October 9, 2014 — The only abortion clinic in Texas currently open to the west of San Antonio has stopped performing abortions amid confusion following a federal appeals court ruling that allows the state to enforce a provision of an antiabortion-rights law (HB 2), the AP/Sacramento Bee reports (Carlos Llorca, AP/Sacramento Bee, 10/7).
Last week, the 5th U.S. Circuit Court of Appeals lifted a hold on a provision of HB 2, originally scheduled to take effect on Sept. 1, that requires abortion clinics to meet the same standards as ambulatory surgical centers.
Thirteen clinics were forced to close immediately to comply with the ruling, and the Center for Reproductive Rights filed an emergency appeal on the clinics' behalf (Women's Health Policy Report, 10/7).
Confusion Over Ruling
Immediately following the ruling, Hilltop Women's Reproductive Center in El Paso stopped performing abortions and referred women to another Hilltop-operated clinic about 10 miles from the city in Santa Teresa, New Mexico.
However, the Texas Department of State Health Services incorrectly told the clinic on Friday that it was exempt from the ruling and could continue providing abortions. According to the AP/Bee, the 5th Circuit panel's ruling had exempted a now-closed El Paso clinic, Reproductive Services, but not the El Paso Hilltop clinic.
The Hilltop clinic stopped offering abortions after learning it was not exempt. It will remain open to take phone calls and walk-ins, and will recommend that women seeking an abortion go to their New Mexico facility (AP/Sacramento Bee, 10/7).
Texas Women Might Seek More Abortions From Private Physicians' Offices
In related news, the HB 2 ruling might cause more women in Texas to seek abortions from physicians' offices, the Texas Tribune/Kaiser Health News reports.
According to the Texas Tribune/KHN, state law does not require a physicians' office to obtain an abortion license unless the provider performs more than 50 abortions per year.

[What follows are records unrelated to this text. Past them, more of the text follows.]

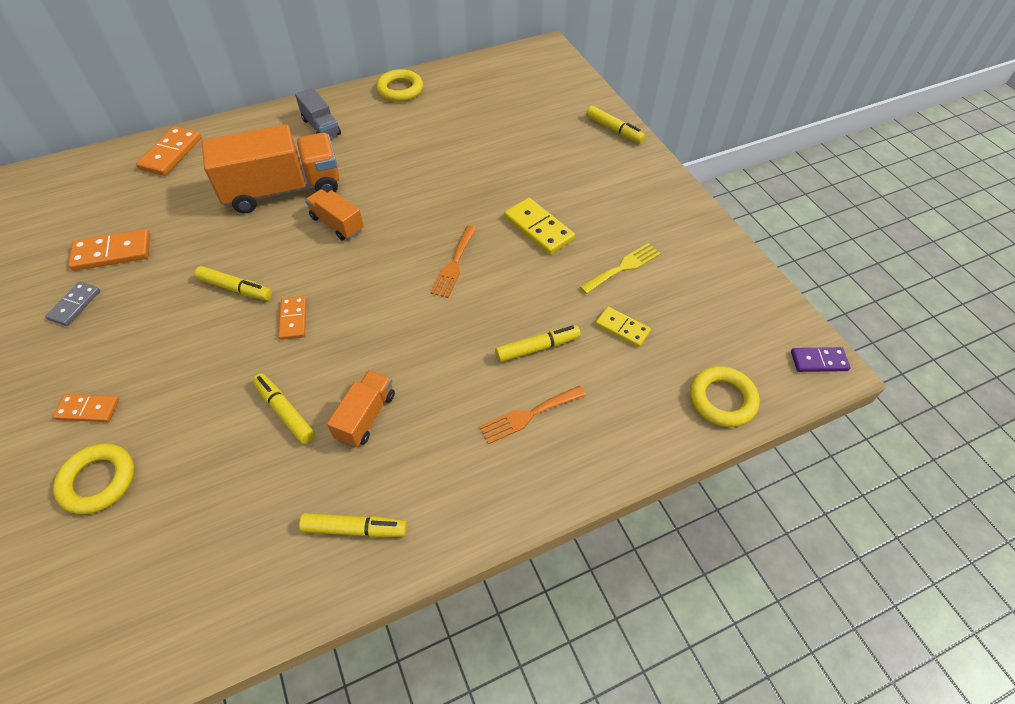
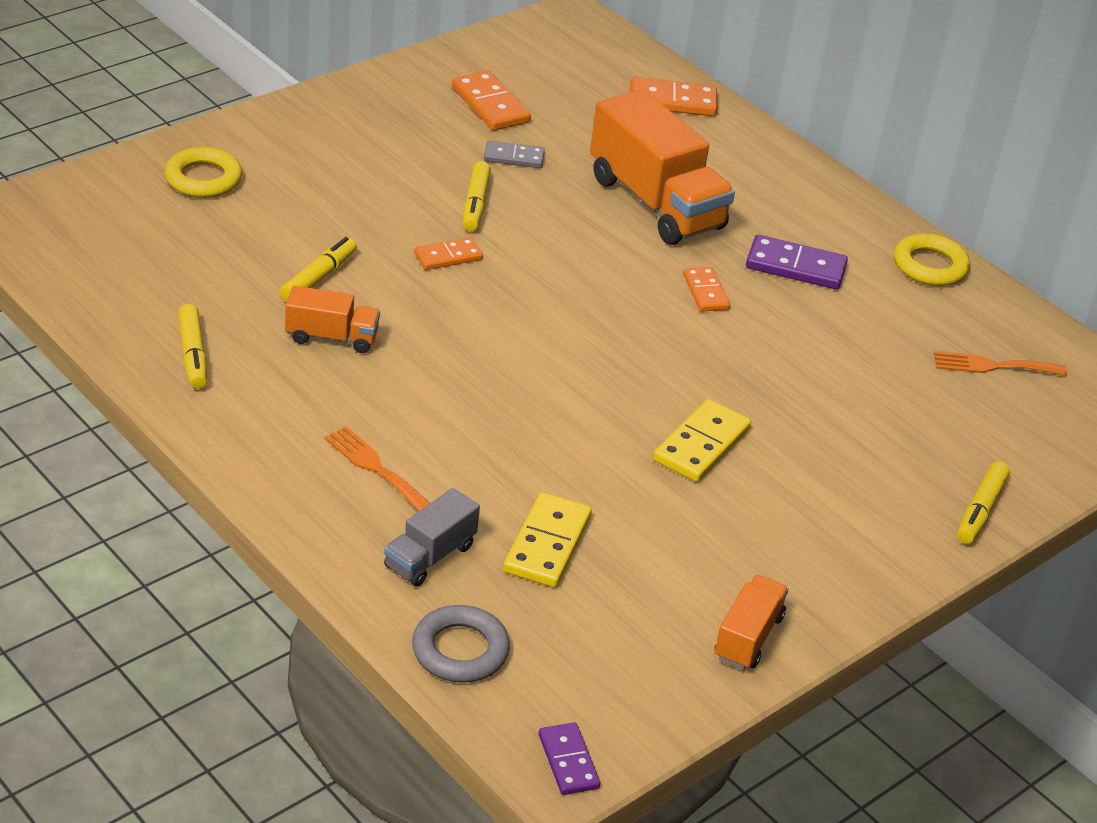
camera: 70 degrees right, 15 degrees down
(75, 305) = (406, 102): grey domino -> grey domino (514, 157)
(88, 409) = (280, 149): orange domino -> orange domino (705, 292)
(321, 127) = (798, 209): grey truck -> grey truck (430, 556)
(337, 224) = (617, 259): orange truck -> orange truck (748, 637)
(379, 143) = (795, 267): none -> purple domino
(454, 264) = (594, 372): orange fork -> orange fork (992, 366)
(537, 347) = (482, 465): yellow marker -> none
(622, 328) = (547, 544): yellow domino -> yellow domino, size x1.56
(623, 267) = (664, 539): yellow fork -> none
(722, 399) = (460, 650): yellow ring -> grey ring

As a result, physicians' offices that do not have an abortion license are exempt from many of HB 2's provisions.
Dan Grossman -- principal investigator for the University of Texas at Austin's Texas Policy Evaluation Project -- said that abortions performed in physicians' offices might increase only slightly because few physicians currently perform the procedure.

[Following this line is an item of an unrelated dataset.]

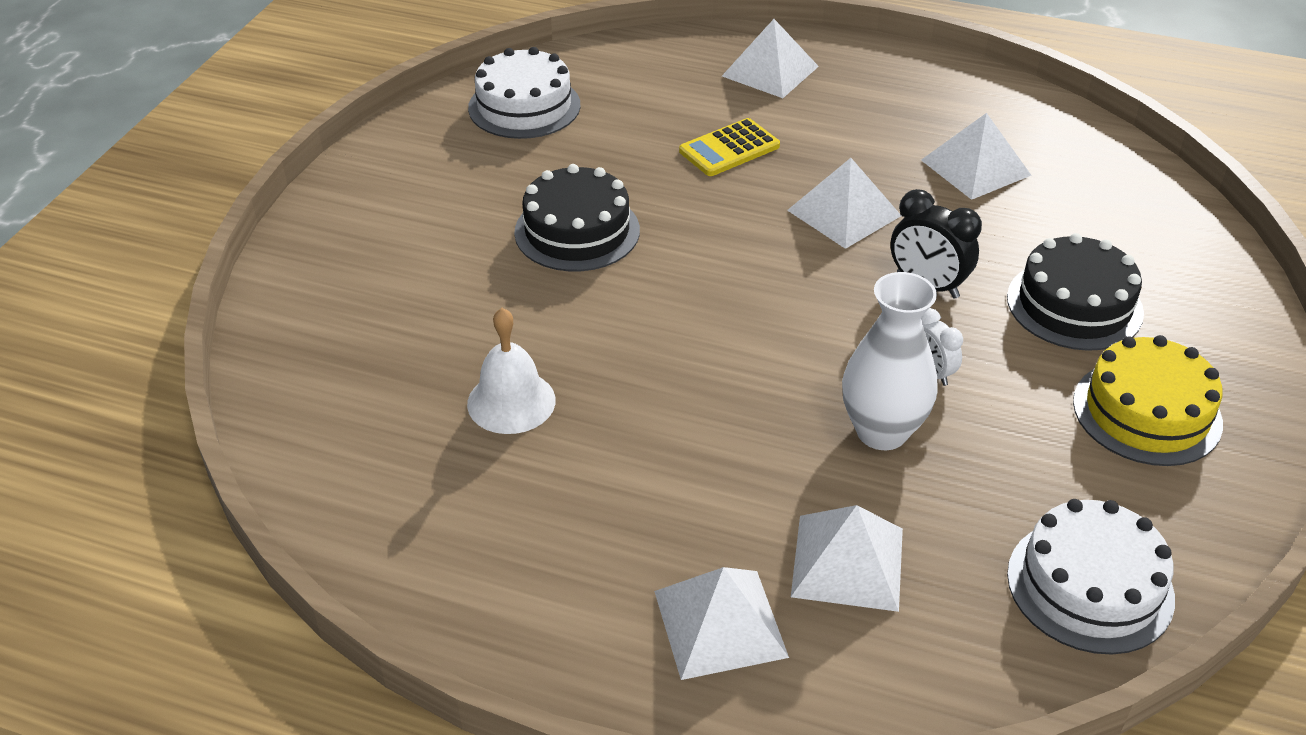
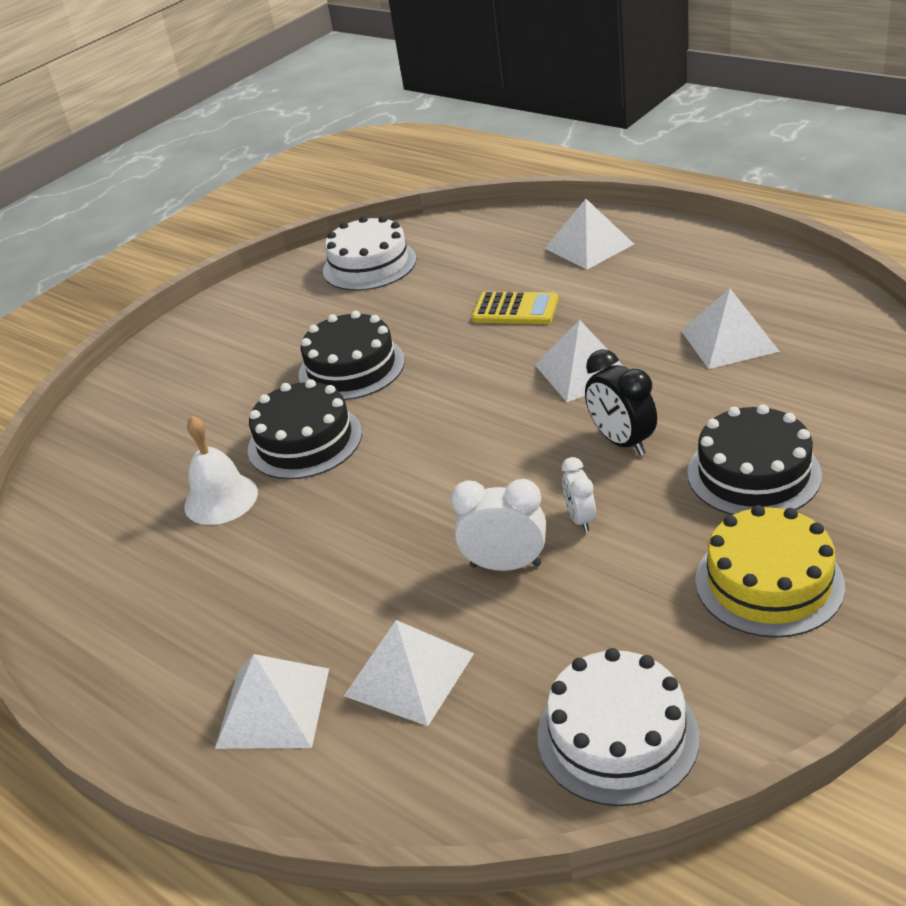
camera: 25 degrees right, 5 degrees down
(573, 322) = (305, 441): none -> black cake
(729, 149) = (515, 309): yellow calculator -> yellow calculator turned 150 degrees counterclockwise
(882, 431) = (505, 565): white vase -> white clock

However, Tony Dunn, a Waco ob-gyn and former steering committee chair for the Texas Women's Healthcare Coalition, said that the recent clinic closures could prompt more physicians to begin offering abortions. He said, "We'll have to wait and see whether physicians in underserved areas are going to step up and include that as part of the services that they offer" (Ura, Texas Tribune/Kaiser Health News, 10/7).